The ending of that storyline will obviously impact the entire depth chart in a big way.

Those are the two important secondary pieces who wore Burgundy and Gold in 2019 that Rivera focused on (in Norman's case) or will soon focus on (in Dunbar's case). Others from 2019, like Fabian Moreau and Jimmy Moreland, will return and contribute in their own right.

But there are also lots of guys who wore lots of different colors last year who'll soon be worth monitoring in free agency as well. Fortunately, there'll be plenty of targets for Rivera and Kyle Smith, depending on how aggressive they want to be.

There are the well-known names who are about to cash in, like James Bradberry, a former Panther who's already stated that he wouldn't mind a reunion with Rivera if he can't work out a deal with Carolina. Chris Harris also falls into this classification.

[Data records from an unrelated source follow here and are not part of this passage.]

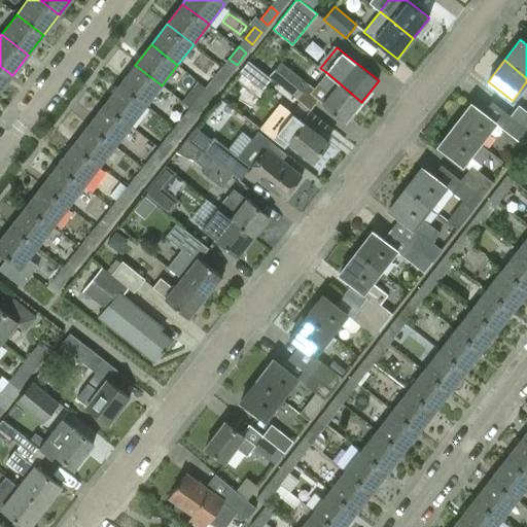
[(270,79),(248,61),(240,71),(261,90),(270,79)]
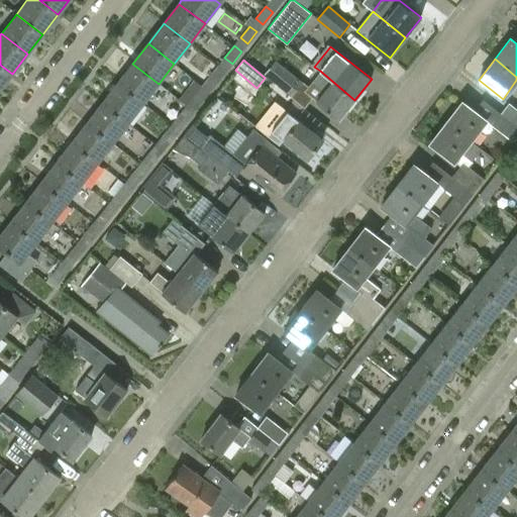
[(339,120),(354,100),(320,71),(308,87),(275,60),(264,75),(290,96),(305,108),(313,99),(339,120)]
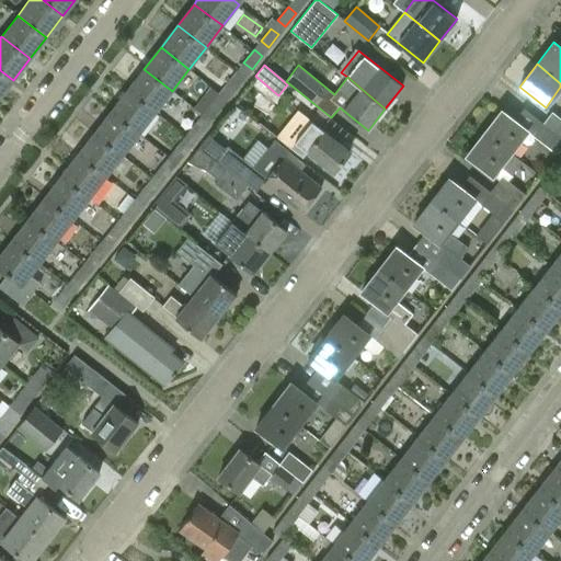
[(156,112),(172,91),(144,69),(127,90),(156,112)]
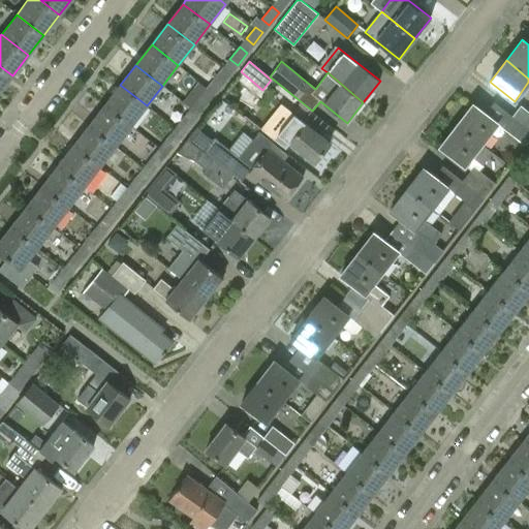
[(0,91),(12,75),(0,66),(0,91)]
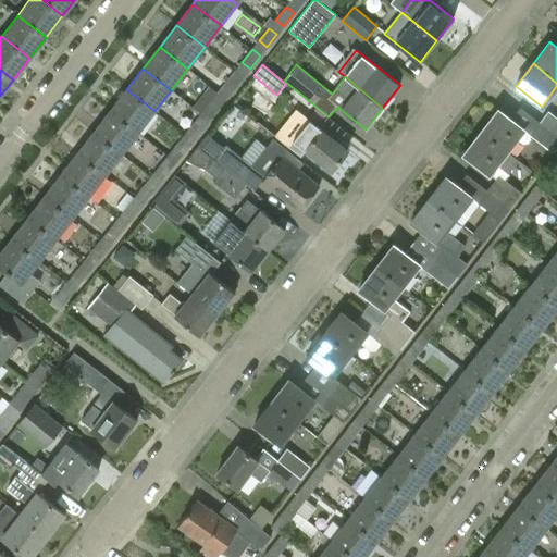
[(233,89),(244,76),(235,70),(225,83),(233,89)]
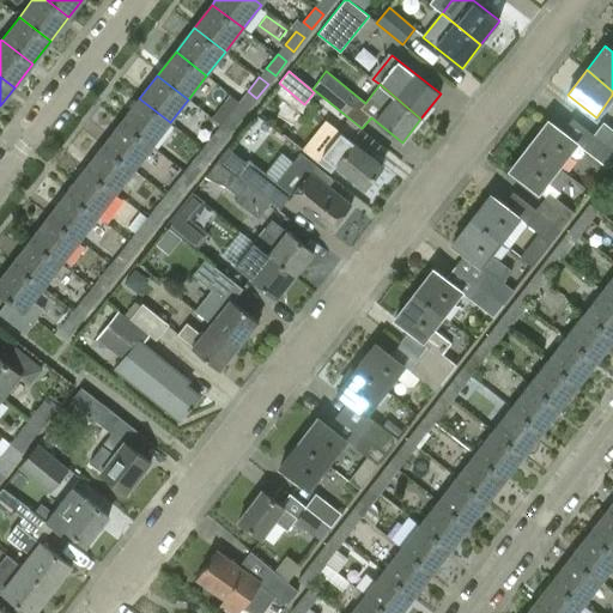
[(139,98),(121,122),(152,146),(170,122),(139,98)]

Then there are some mid-tier options, such as Bashaud Breeland. Breeland was drafted by the Redskins and recently won a Super Bowl with the Chiefs. He also was slated to sign with the then Rivera-coached Panthers a few offseasons ago before a fluky injury voided that agreement. Bradley Roby and Darqueze Dennard are in a similar place as Breeland.

Beyond those groups, there are even cheaper free agents as well as later draft picks. Looking ahead, as long as the Redskins keep the second pick in this April's draft, they won't be selecting a cornerback. That, plus the fact that they don't have a second-rounder as of now, means whatever prospects they end up with will come later in the event.

As two former linebackers, Rivera and Jack Del Rio surely understand the significance of fortifying and in turn want to fortify the front line of their defense, and they are one Chase Young choice away from doing so. They'll also be keen on improving their old stomping grounds to ensure the middle of the unit is reliable.

However, cornerback can't be overlooked. With the way the NFL has slanted toward the offense during the last decade and the continued influx of talent at wideout and tight end, having multiple corners who can match up with those pass catchers is a must. Because of that, corner should certainly be close to the center of Rivera's mind.